Classique, mais une bonne surprise pour ce thriller psychologique du réalisateur Ben Young.
Dès les premières images le cinéaste filme la vie, le calme, la joie et l’ensoleillement de ce quartier pavillonnaire d’une petite ville australienne sans histoire, où chacun vaque à ses occupations, où les enfants jouent au ballon... Le malaise s’installe ensuite par des plans sur les cuisses de jeunes filles sur un terrain de sport...nous rappelant qu’un couple de prédateurs rôde.
Et c’est bien le couple qui sera au centre de ce thriller, élément perturbateur et fondateur de l’intrigue. Couple complexe, le cinéaste joue aussi sur leur humanité et nous les rends d’autant plus déments et indéchiffrables sans pour autant nous les faire apprécier. C’est cette peinture de la banalité qui ici choque et rends toute la tension. Ce couple socialement instable, torture, tue et enterre leurs victimes, leur renvoyant toute leur haine et leur frustration, pour ensuite se retrouver à danser et s’embrasser amoureusement...
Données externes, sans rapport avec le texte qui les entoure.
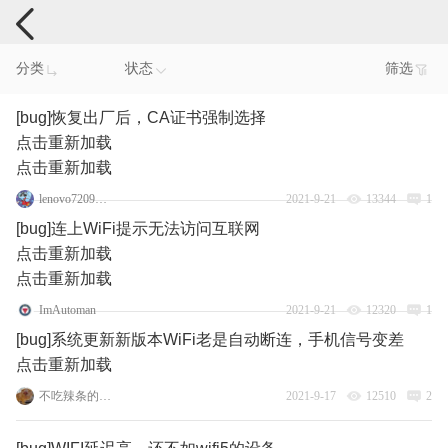
手机反馈
分类
状态
筛选
[bug]恢复出厂后，CA证书强制选择
点击重新加载
点击重新加载
lenovo72096073
2021-9-21
13344
1
[bug]连上WiFi提示无法访问互联网
点击重新加载
点击重新加载
ImAutoman
2021-9-21
12320
1
[bug]系统更新新版本WiFi老是自动断连，手机信号变差
点击重新加载
不吃辣条的熲熲君
2021-9-17
12510
2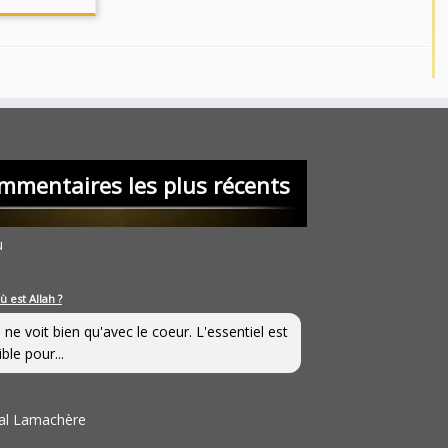
mmentaires les plus récents
u
ù est Allah ?
 ne voit bien qu'avec le coeur. L'essentiel est
ible pour...
al Lamachère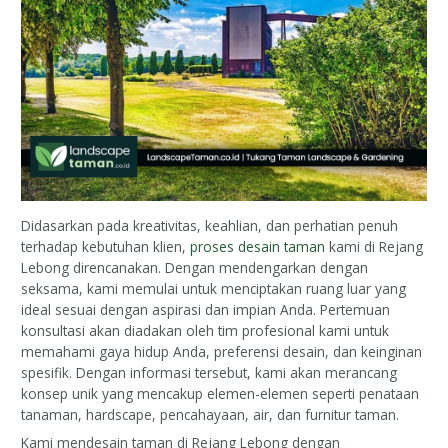
Didasarkan pada kreativitas, keahlian, dan perhatian penuh
terhadap kebutuhan klien,
proses desain taman
kami di Rejang
Lebong direncanakan. Dengan mendengarkan dengan
seksama, kami memulai untuk menciptakan ruang luar yang
ideal sesuai dengan aspirasi dan impian Anda. Pertemuan
konsultasi akan diadakan oleh tim profesional kami untuk
memahami gaya hidup Anda, preferensi desain, dan keinginan
spesifik. Dengan informasi tersebut, kami akan merancang
konsep unik yang mencakup elemen-elemen seperti penataan
tanaman, hardscape, pencahayaan, air, dan furnitur taman.
Kami mendesain taman di Rejang Lebong dengan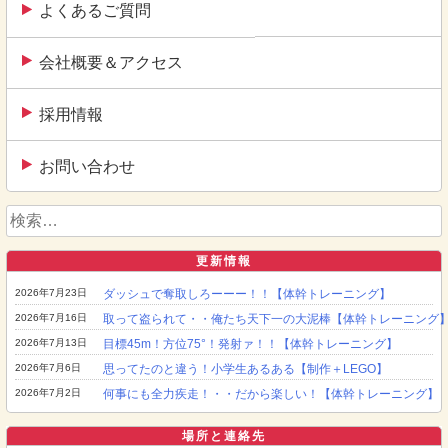
よくあるご質問
会社概要＆アクセス
採用情報
お問い合わせ
検
索:
更新情報
2026年7月23日
ダッシュで奪取しろーーー！！【体幹トレーニング】
2026年7月16日
取って盗られて・・俺たち天下一の大泥棒【体幹トレーニング
2026年7月13日
目標45m！方位75°！発射ァ！！【体幹トレーニング】
2026年7月6日
思ってたのと違う！小学生あるある【制作＋LEGO】
2026年7月2日
何事にも全力疾走！・・だから楽しい！【体幹トレーニング】
場所と連絡先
Vickie, nouvelle victime semble résignée face à ce couple déviant. Evelyne, «la femme» «l’amante» «l’amoureuse» partie prenante pour la cruauté de son mari John, sera celle qui permettra à l’homme d’assouvir toute sa violence sous couvert de son acceptation. Manipulateur John profite de l’amour inconditionnel qu’Evelyn lui porte pour vivre ses fantasmes.
Sur ce postulat d’amour-haine une peinture de la torture sans effet. Les portes resteront fermées, et la violence subie sera suggérée à force de cris (parfois excessifs), de regards perdus et de quelques plans d'objets ensanglantés.
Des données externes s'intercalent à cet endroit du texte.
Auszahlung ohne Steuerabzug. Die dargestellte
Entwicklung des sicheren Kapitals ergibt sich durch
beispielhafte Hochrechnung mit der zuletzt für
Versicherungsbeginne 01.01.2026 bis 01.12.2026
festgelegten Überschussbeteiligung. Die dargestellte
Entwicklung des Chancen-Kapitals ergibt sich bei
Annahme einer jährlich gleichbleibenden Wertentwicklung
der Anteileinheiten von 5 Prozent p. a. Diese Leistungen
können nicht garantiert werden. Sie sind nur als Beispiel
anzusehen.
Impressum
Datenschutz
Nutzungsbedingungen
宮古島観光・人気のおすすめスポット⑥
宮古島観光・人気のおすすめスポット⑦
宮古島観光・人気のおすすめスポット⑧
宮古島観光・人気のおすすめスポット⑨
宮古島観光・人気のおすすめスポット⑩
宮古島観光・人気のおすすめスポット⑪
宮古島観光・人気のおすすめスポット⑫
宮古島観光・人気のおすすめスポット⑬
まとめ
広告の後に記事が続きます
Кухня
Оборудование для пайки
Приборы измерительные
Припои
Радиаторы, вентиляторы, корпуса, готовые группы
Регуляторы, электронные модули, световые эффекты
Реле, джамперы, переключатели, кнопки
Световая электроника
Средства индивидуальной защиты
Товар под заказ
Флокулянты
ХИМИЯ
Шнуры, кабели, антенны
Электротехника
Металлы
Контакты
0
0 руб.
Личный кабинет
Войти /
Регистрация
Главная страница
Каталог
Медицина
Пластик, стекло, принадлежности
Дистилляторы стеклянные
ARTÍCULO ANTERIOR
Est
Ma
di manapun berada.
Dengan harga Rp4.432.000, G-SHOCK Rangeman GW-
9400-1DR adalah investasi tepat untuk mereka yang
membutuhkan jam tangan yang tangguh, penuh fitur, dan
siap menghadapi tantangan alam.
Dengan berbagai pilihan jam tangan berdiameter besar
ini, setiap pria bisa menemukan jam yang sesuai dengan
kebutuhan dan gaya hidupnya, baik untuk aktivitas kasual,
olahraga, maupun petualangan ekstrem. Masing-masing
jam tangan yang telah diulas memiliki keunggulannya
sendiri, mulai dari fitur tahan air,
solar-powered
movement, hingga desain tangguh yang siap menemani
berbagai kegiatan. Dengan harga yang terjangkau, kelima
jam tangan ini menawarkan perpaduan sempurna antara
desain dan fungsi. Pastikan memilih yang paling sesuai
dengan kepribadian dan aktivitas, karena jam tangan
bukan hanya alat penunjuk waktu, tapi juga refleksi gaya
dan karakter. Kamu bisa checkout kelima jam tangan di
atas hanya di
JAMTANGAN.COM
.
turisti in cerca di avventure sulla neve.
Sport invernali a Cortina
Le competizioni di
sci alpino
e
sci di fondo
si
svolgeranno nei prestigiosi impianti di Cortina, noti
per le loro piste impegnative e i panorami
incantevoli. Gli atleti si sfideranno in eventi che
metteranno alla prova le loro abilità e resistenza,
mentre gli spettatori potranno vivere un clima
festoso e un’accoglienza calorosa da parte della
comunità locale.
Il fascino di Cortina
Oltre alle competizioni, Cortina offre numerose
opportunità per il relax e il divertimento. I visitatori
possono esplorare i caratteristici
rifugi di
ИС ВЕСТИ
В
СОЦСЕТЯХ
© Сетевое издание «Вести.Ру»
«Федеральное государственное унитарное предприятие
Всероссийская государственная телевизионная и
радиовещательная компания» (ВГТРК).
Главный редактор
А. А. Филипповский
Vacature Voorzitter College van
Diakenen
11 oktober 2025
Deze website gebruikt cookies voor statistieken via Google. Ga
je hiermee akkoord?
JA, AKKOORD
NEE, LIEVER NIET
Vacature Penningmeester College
Vickie est attachée dans la chambre, les mouvements de caméra filment cet appartement banal, où des jouets d’enfants meublent la salle de torture, où Evelyne prépare le petit déjeuner, accroche son linge, caresse sa chienne, comme si de rien n’était. On devine qu’Evelyn a perdu un enfant et pourtant elle ne fait preuve d’aucune empathie jusqu’à ce que sa jalousie l’emporte.
Le cineaste sous couvert d’un film d’horreur nous parle d’un drame social et familial et de la faiblesse de tous ces personnages en prises avec leurs tourments. A aucun moment ces femmes ne prennent la main sur leur situation dramatique. Evelyn subit de ne pas avoir la garde de son enfant et la main mise de son mari. Maggie subit l’indifférence de la police et le manque de solidarité des voisins lors de la recherche de sa fille, l’incommunicabilité avec son ex mari et sa fille adolescente. Maggie vient en miroir d’Evelyn, celle d’une mère et de l’amour qu’elle porte à son enfant. Vickie tente de rallier à sa cause Evelyn, tente de s’échapper sans succès. John également révèle toute sa faiblesse. Il torture et reste le maître des lieux mais pourtant il est malmené par les dealers à qui il doit de l’argent.
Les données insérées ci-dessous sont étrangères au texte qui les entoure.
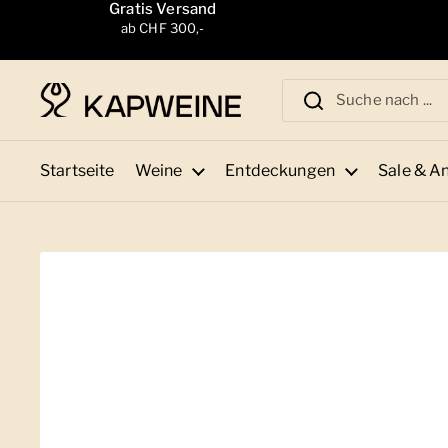
Zum Inhalt springen
Gratis Versand
ab CHF 300,-
Startseite
Weine
Entdeckungen
Sale & A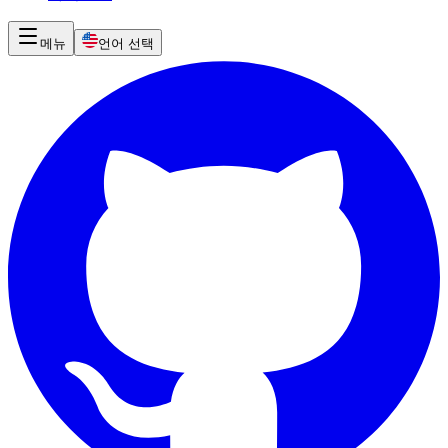
메뉴
언어 선택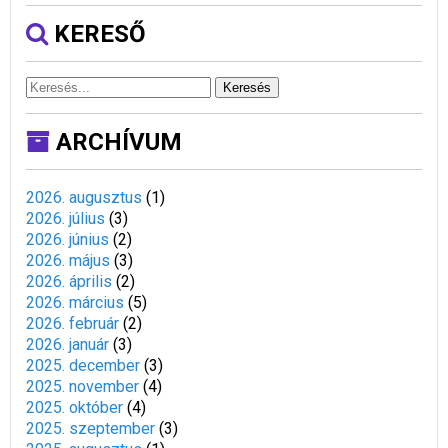
KERESŐ
Keresés
ARCHÍVUM
2026. augusztus
(
1
)
2026. július
(
3
)
2026. június
(
2
)
2026. május
(
3
)
2026. április
(
2
)
2026. március
(
5
)
2026. február
(
2
)
2026. január
(
3
)
2025. december
(
3
)
2025. november
(
4
)
2025. október
(
4
)
2025. szeptember
(
3
)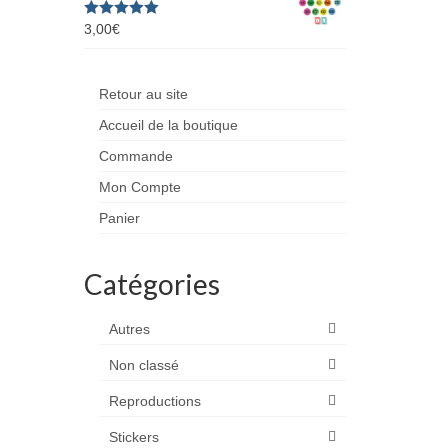
Note
3,00
€
5.00
sur 5
Retour au site
Accueil de la boutique
Commande
Mon Compte
Panier
Catégories
Autres
Non classé
Reproductions
Stickers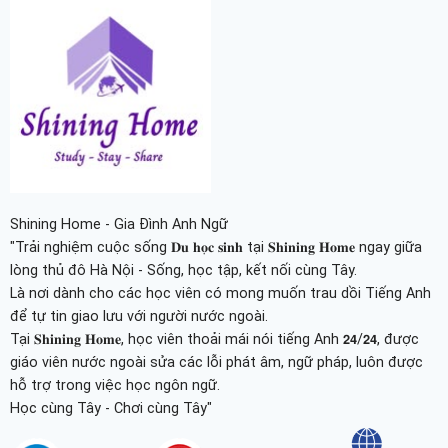
Shining Home - Gia Đình Anh Ngữ
"Trải nghiệm cuộc sống 𝐃𝐮 𝐡𝐨̣𝐜 𝐬𝐢𝐧𝐡 tại 𝐒𝐡𝐢𝐧𝐢𝐧𝐠 𝐇𝐨𝐦𝐞 ngay giữa
lòng thủ đô Hà Nội - Sống, học tập, kết nối cùng Tây.
Là nơi dành cho các học viên có mong muốn trau dồi Tiếng Anh
để tự tin giao lưu với người nước ngoài.
Tại 𝐒𝐡𝐢𝐧𝐢𝐧𝐠 𝐇𝐨𝐦𝐞, học viên thoải mái nói tiếng Anh 𝟮𝟰/𝟮𝟰, được
giáo viên nước ngoài sửa các lỗi phát âm, ngữ pháp, luôn được
hỗ trợ trong việc học ngôn ngữ.
Học cùng Tây - Chơi cùng Tây"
L’ensemble est réussi, on retrouve la patte australienne dans la noirceur et une esthétique réussie, techniquement bien fait, servie par une bande son qui sert totalement l’ambiance anxiogène et un scénario original. Mais certaines scènes redondantes, un manque de dynamisme et de rebondissement, où Vickie aurait pu tenter un échappatoire, pointent une trop grande résignation que l’on a du mal à percevoir. La faiblesse du scénario va se révéler sur la dernière scène et la résolution. Suite à la décision d’Evelyn, le final vient saper la caractérisation de son personnage. Une conclusion pour ma part qui amoindri tout le travail précédent. Dommage.
Ashleig Cummings et Susie porter sont justes mais les performances du couple sont elles, excellentes. Emma Booth est impeccable de justesse jouant constamment sur la contradiction, et ses expressions subtiles démontrent toute l’ampleur de son talent à nous brosser cette femme perdue dans sa relation toxique oscillant entre sentiment et malaise. John (Stephen Curry) excelle dans son rôle d’homme sadique et narcissique, parfaitement inquiétant.
Un premier film australien à découvrir.